Par Nak, le vendredi 17 février 2012 à 16:00:00

LapinA une époque, tout le monde pouvait apprendre la magie, que ce soit dans la culture pop ou dans le folklore.
Mais durant les dernières décennies, les pouvoirs magiques (entendons-nous bien, nous parlions bien sûr sur un plan littéraire...) sont devenus héréditaires, donc limités, car seules quelques personnes naissaient avec ce don. Qu’est-ce qui a changé ?
David Liss, l’auteur de The Twelfth Enchantment, explore cette tendance à l’élitisme dans nos histoires de fantasy. Venez en discuter sur le forum !

L'article traduit

Ma mère a récemment appris un truc d’une de ses collègues, et elle ne jure que par ça.
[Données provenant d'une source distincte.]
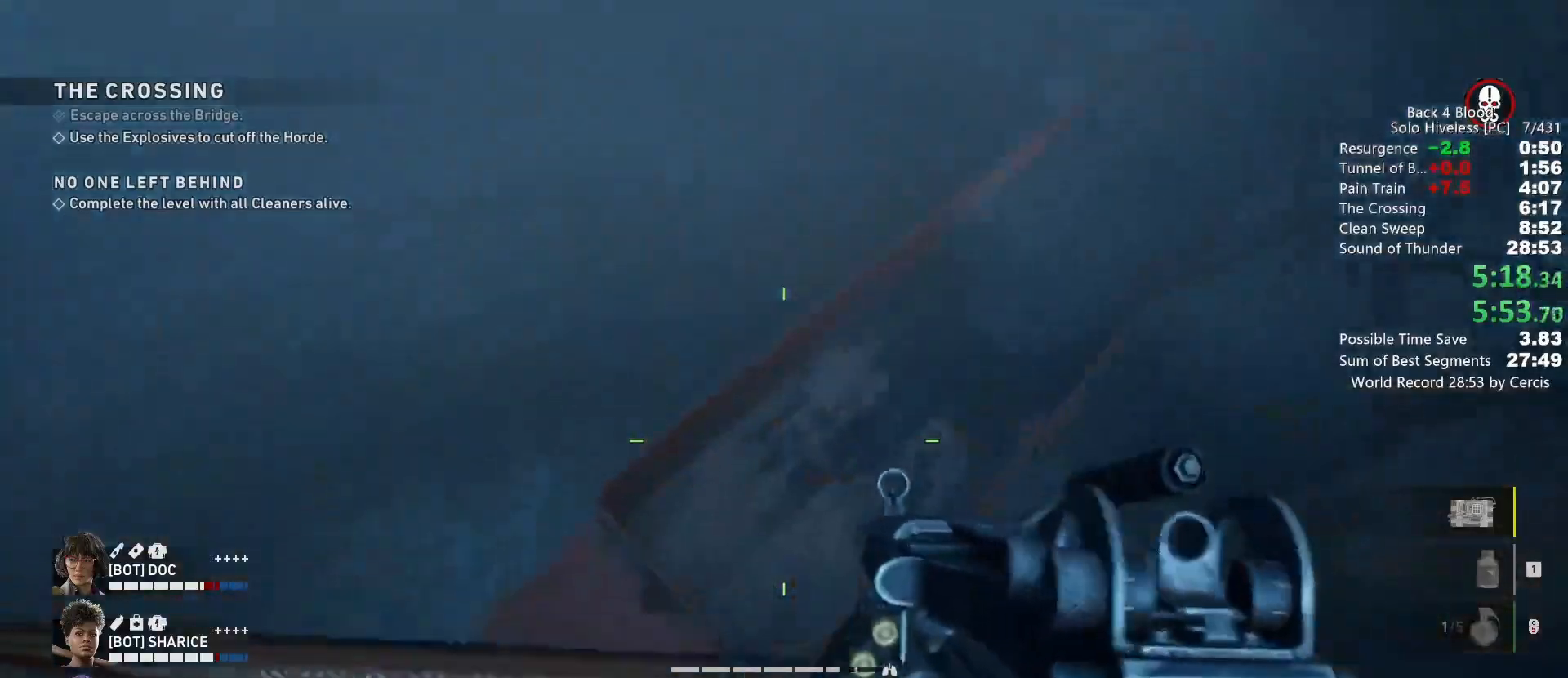
{"keys": ["a"], "mouse": [], "events": [[300, "w", "up"], [367, "a", "down"]]}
Si elle a perdu quelque chose dans la maison, elle prend une tasse à café vide et elle la renverse au-dessus du plan de travail de la cuisine. L’objet perdu réapparait toujours en une ou deux heures. Elle jure que ça marche et donne le truc à tous ceux qu’elle connaît. Parce que ma mère n’est pas particulièrement religieuse ou superstitieuse, elle serait probablement surprise de savoir qu’en manipulant un objet pour en affecter un autre par des moyens invisibles, elle fait de la magie.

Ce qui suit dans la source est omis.